En préalable à toute tentative de réponse, rappelons l´existence d´un article fondamental du code du travail qui dispose que "nul ne peut apporter aux droits des personnes et aux libertés individuelles et collectives, de restrictions qui ne seraient pas justifiées par la nature de la tâche à accomplir ni proportionnées au but recherché " (L120-2 du code du travail).

II - des juridictions soucieuses de la protection des libertés fondamentales

Le principe retenu par la Cour d´Appel de Paris, dans une décision régulièrement citée, est que le soupçon d´un risque informatique ne saurait prévaloir contre un attribut de la vie privée dont la protection est garantie par la loi. Aussi la Cour condamne-t-elle les administrateurs du site pour s´être introduit dans la boîte électronique d´un étudiant contre lequel ils entretenaient de forts soupçons d´indélicatesse (CA Paris, 11ème ch., sect. A, 17 décembre 2001). Toutefois le même arrêt énonce que l´accès au contenu est de droit pour les administrateurs de réseaux... sans pouvoir le divulguer.

Cette décision est dans la logique de l´arrêt Nikon (ou Onof) de la Chambre Sociale de la Cour de Cassation du 2 octobre 2001 conférant aux courriers électroniques le statut de correspondance privée. Plus généralement à la question de savoir si l´employeur peut accéder à quelque chose de personnel appartenant à son salarié, la réponse de la Chambre Sociale est "en principe non " (Cf. Ch. Sociale de la Cour de Cassation avril 2001).
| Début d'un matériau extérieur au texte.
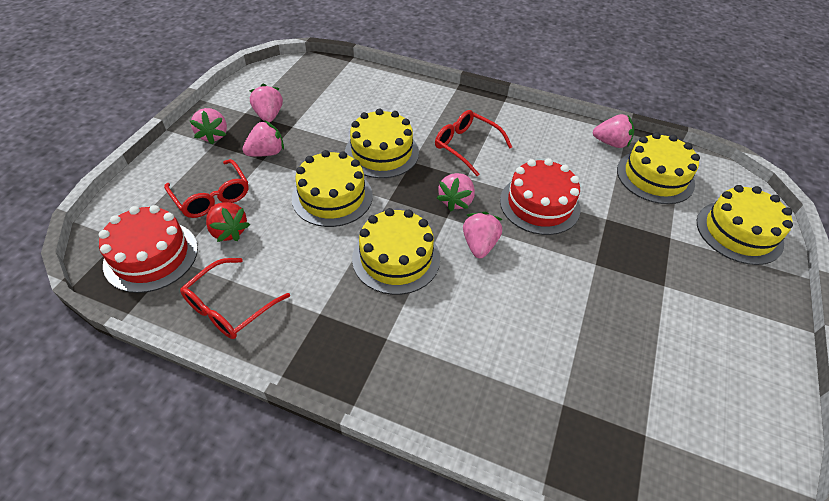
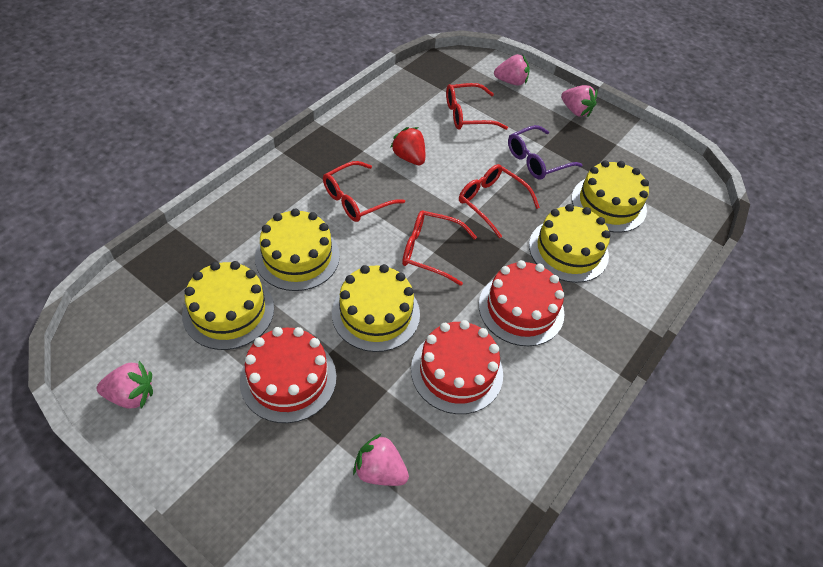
pink strawberry: 6 -> 4
purple glasses: 0 -> 1
red cake: 2 -> 3
red glasses: 3 -> 4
C´est dire toute l´ambiguïté de la position de l´administrateur réseaux qui est la "main ouvrière " de sa direction mais qui peut voir sa responsabilité personnelle mise en cause en s´introduisant dans des espaces privatifs.

III - les solutions

Les solutions semblent venir du dernier rapport publié par la CNIL le 5 février 2002 intitulé "La cybersurveillance sur les lieux de travail " précisant les prérogatives de l´administrateur de réseau.

Ainsi la CNIL lui reconnaît le droit de contribuer à adapter la politique de sécurité de l´entreprise afin qu´elle soit aussi active que possible face à l´évolution des risques et à sélectionner parmi les solutions existantes celles les plus efficaces.
Dans le cadre de ses fonctions il peut accéder à des informations concernant les utilisateurs : volume et tailles des messages échangés, format de pièces jointes... fichiers enregistrés sur le disque dur.

Toutefois son contrôle doit rester global et porter sur des flux d´informations.

Un contrôle individualisé reste possible (sous réserve du respect du double principe de proportionnalité et d´information préalable) mais la mise en place d´un tel dispositif est subordonné à l´aval de la CNIL car il s´agit alors d´un traitement automatisé d´informations nominatives.

Par ailleurs, la CNIL rappelle que les modalités d´un tel contrôle individualisé doit faire l´objet d´une consultation du Comité d´entreprise conformément à l´article L432-2 du code du travail.

En tout état de cause, l´administrateur de réseaux est soumis au "secret professionnel " et ne peut divulguer des informations dont il aurait connaissance dès lors qu´elle ne mettent pas en cause l´intérêt de l´entreprise, son bon fonctionnement ou sa sécurité.

En conclusion...

L´administrateur réseaux ne peut pas être le fer de lance de sa direction. Une négociation et une concertation de tous les acteurs est indispensable (direction, représentant du personnel et informaticiens). Cette démarche s´inscrit dans la logique de la mise en place d´une "charte informatique " au sein de l´entreprise (lire notre article "Une charte pour la mobilité"). Les solutions retenues devront y figurer en bonne place afin que chacun soit informé et adhère aux moyens préventifs et répressifs mis en place pour protéger les intérêts de l´entreprise.

L´entreprise peut également réfléchir à l´intérêt de se doter d´un "délégué à la protection des données et à l´usage des nouvelles technologies ", fonction créée par la CNIL. Il est une sorte de facilitateur ou d´arbitre pour la résolution des conflits pouvant naître entre l´employeur et l´employé sur la préservation des droits fondamentaux.